Colorado voters said they support previous efforts to conserve the state's wild landscapes and open spaces, according to a new survey, and they believe the job is not yet finished.

Lori Weigel, principal at the polling firm New Bridge Strategy, said the vast majority of voters want lawmakers to help protect more areas, and not just iconic public lands or state and national parks.

"It's also conserving ranches and farmlands and beautiful mountain areas, that people own and continue to work, but that also provide wildlife habitat and protect the sources of drinking water," Weigel explained.

Eight in 10 Coloradans agreed forests, farms, grasslands and wetlands help capture carbon pollution, the primary driver of climate change, and said they would vote to protect more land, water and wildlife habitat. A majority of respondents said they would urge state legislators to double the amount of land to be conserved through tax incentives. Some incentives are currently set to expire in 2026.

Nearly nine in 10 Colorado voters say protecting water and land is critical for keeping the state's economy strong.

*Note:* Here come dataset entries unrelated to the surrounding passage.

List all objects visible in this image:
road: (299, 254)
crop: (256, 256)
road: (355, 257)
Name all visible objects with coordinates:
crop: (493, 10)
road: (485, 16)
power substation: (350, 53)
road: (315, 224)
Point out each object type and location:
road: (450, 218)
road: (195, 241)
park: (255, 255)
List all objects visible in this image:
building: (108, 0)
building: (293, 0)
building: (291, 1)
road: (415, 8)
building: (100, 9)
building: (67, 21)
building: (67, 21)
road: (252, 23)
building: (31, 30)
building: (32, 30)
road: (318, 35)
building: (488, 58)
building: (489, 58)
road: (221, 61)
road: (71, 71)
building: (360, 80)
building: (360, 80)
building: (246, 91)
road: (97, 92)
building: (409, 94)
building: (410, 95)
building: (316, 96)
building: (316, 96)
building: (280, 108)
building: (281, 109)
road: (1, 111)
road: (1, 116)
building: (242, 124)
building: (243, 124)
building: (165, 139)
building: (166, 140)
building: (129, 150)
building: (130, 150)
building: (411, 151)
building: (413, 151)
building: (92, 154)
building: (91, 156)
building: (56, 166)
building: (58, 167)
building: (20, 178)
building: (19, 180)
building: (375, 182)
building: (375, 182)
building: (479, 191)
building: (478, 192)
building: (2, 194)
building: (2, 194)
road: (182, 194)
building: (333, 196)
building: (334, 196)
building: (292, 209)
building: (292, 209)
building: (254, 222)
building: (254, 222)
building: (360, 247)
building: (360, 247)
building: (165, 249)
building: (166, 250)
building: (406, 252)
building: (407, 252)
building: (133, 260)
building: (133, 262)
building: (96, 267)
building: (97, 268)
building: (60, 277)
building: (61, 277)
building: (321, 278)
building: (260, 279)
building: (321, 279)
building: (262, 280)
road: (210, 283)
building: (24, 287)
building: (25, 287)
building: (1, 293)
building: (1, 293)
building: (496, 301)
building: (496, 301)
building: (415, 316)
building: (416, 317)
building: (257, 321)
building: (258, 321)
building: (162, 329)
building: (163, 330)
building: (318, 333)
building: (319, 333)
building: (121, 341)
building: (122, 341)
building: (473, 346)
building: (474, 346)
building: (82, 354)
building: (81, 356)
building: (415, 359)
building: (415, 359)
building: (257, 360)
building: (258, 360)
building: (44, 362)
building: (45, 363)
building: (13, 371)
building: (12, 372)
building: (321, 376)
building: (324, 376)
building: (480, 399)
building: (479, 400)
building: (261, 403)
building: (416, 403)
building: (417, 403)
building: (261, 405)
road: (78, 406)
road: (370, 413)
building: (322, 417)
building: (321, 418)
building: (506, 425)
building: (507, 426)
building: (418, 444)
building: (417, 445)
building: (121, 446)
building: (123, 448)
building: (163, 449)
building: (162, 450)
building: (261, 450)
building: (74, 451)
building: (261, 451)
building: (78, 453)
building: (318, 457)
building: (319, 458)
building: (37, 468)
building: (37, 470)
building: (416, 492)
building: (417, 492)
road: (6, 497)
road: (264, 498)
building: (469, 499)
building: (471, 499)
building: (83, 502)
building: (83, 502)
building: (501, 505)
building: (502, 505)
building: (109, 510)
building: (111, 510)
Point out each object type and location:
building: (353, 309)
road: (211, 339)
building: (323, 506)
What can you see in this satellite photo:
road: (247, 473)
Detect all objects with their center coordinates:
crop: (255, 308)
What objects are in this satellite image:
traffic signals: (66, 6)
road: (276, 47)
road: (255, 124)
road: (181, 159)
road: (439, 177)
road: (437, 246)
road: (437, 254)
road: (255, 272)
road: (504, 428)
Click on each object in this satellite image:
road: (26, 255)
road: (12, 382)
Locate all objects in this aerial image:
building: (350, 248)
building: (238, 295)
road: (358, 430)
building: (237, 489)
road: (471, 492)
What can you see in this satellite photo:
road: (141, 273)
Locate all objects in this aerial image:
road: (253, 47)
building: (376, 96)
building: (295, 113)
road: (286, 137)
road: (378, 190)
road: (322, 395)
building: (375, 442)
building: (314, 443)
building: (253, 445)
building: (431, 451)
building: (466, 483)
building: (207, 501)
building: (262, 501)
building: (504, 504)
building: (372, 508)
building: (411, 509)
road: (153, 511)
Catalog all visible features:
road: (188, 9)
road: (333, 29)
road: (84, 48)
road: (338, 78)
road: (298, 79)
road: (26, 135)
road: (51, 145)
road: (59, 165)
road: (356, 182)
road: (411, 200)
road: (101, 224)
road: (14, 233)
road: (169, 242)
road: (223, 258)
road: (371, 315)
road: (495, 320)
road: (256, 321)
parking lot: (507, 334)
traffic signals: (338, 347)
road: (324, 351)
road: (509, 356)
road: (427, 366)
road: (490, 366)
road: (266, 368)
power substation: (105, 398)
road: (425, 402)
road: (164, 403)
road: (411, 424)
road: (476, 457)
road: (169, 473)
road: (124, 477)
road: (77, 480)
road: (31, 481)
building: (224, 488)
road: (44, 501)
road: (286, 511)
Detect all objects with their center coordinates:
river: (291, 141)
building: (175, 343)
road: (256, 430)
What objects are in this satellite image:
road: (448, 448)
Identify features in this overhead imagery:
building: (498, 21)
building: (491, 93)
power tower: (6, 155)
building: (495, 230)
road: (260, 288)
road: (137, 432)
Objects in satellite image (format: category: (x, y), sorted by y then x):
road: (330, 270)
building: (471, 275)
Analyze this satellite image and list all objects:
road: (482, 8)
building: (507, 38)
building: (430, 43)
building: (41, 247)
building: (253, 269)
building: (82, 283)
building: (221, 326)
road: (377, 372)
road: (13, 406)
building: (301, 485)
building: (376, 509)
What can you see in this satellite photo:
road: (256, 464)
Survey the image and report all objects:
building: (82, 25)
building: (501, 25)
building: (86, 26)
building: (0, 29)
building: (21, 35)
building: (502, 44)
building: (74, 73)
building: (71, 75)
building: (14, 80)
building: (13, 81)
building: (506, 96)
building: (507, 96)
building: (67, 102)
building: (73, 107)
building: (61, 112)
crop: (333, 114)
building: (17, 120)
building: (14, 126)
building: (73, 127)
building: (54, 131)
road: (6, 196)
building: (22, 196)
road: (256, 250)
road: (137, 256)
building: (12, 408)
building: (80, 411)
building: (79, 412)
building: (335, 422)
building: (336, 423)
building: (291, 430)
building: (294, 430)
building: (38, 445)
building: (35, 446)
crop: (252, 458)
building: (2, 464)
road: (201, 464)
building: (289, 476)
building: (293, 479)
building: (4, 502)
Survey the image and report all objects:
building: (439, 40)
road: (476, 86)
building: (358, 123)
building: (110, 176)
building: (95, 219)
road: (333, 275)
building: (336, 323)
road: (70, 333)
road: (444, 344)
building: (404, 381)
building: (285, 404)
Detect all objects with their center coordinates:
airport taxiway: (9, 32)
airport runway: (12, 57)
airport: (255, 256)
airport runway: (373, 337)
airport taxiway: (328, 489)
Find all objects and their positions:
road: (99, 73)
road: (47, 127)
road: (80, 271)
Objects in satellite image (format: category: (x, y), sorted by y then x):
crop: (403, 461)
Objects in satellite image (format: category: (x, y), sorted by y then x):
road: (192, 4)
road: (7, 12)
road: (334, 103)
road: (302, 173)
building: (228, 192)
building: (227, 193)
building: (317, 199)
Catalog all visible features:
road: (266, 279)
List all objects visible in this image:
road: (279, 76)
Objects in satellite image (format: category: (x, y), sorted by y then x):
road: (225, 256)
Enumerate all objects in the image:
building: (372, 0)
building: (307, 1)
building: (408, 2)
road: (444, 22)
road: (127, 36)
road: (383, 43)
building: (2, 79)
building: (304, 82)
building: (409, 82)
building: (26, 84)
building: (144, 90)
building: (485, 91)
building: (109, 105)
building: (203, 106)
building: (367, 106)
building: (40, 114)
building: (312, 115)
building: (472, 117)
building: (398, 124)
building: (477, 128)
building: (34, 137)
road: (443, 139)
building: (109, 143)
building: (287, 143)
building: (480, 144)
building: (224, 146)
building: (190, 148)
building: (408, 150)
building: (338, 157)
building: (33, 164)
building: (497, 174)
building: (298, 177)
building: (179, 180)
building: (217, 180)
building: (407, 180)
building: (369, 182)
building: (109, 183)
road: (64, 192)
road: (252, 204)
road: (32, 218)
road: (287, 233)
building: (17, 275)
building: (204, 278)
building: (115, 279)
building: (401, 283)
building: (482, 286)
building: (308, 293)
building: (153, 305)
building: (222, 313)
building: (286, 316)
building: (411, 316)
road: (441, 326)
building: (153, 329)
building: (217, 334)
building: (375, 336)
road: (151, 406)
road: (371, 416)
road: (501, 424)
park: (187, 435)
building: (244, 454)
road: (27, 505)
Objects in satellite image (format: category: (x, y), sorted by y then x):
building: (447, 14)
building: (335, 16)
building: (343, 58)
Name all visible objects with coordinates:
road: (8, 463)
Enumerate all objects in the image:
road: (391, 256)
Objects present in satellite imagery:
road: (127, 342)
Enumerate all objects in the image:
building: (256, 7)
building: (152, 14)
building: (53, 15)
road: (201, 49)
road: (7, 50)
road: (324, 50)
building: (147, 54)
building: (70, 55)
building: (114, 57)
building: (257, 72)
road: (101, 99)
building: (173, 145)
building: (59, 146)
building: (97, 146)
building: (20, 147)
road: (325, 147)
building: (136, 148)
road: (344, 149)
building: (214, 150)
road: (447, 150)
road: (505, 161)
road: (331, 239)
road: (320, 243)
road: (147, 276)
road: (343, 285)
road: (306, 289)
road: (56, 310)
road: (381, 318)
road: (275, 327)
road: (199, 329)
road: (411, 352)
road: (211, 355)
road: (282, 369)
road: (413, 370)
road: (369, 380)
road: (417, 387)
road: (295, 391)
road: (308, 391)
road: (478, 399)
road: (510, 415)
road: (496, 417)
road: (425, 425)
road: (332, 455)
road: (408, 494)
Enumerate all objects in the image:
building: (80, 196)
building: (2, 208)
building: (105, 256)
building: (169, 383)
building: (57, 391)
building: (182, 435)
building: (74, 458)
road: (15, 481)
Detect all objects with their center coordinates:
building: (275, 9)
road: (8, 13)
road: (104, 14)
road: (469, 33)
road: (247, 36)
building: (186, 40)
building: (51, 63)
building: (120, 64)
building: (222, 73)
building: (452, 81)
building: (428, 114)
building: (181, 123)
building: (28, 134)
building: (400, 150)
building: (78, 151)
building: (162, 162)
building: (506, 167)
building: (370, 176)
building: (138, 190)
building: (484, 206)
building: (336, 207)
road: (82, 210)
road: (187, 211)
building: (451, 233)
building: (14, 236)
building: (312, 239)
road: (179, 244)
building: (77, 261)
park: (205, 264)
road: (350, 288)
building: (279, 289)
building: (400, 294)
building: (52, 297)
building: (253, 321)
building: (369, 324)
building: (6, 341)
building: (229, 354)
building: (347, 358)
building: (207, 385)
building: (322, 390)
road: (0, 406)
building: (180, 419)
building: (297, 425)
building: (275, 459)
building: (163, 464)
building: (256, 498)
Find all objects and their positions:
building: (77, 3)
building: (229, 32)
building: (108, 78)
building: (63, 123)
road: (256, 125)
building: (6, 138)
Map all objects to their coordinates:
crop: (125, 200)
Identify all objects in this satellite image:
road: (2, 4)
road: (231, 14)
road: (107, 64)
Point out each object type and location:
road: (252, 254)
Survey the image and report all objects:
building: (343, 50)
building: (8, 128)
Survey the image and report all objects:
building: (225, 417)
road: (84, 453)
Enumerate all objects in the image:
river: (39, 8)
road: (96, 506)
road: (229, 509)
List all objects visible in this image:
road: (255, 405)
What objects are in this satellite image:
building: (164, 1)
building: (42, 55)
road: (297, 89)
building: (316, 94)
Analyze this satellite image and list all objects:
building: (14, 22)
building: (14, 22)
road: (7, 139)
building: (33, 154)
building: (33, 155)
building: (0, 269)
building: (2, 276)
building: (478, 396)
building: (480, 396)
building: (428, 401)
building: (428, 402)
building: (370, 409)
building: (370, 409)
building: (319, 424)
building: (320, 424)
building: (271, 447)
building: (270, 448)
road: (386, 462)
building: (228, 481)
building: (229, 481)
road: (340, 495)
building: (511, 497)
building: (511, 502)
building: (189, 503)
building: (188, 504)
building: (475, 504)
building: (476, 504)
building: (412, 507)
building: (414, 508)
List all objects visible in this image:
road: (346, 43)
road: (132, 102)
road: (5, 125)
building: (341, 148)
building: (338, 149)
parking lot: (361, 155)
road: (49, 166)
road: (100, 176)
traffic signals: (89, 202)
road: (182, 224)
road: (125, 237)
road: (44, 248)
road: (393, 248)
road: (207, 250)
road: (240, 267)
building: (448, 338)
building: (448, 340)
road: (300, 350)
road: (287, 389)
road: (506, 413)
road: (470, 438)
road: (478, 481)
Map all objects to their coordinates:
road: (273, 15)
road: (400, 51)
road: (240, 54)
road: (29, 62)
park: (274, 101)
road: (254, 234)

Weigel argued respondents understand investing in conservation helps support jobs, in both the outdoor recreation and agriculture sectors.

"We see this strong support for voluntary land conservation in the state in large part because Coloradans connect the health of our land, water, and wildlife habitat with our economy," Weigel emphasized.

Among the respondents, 61% of Republicans, 73% of Independents and 83% of Democrats supported increasing the existing caps on tax credits, which help remove significant financial barriers for property owners to conserve lands. Weigel noted support remains strong in rural parts of the state and larger metropolitan areas.

"We found that voters across the political spectrum support reauthorizing the tax incentives for voluntary land conservation agreements," Weigel added.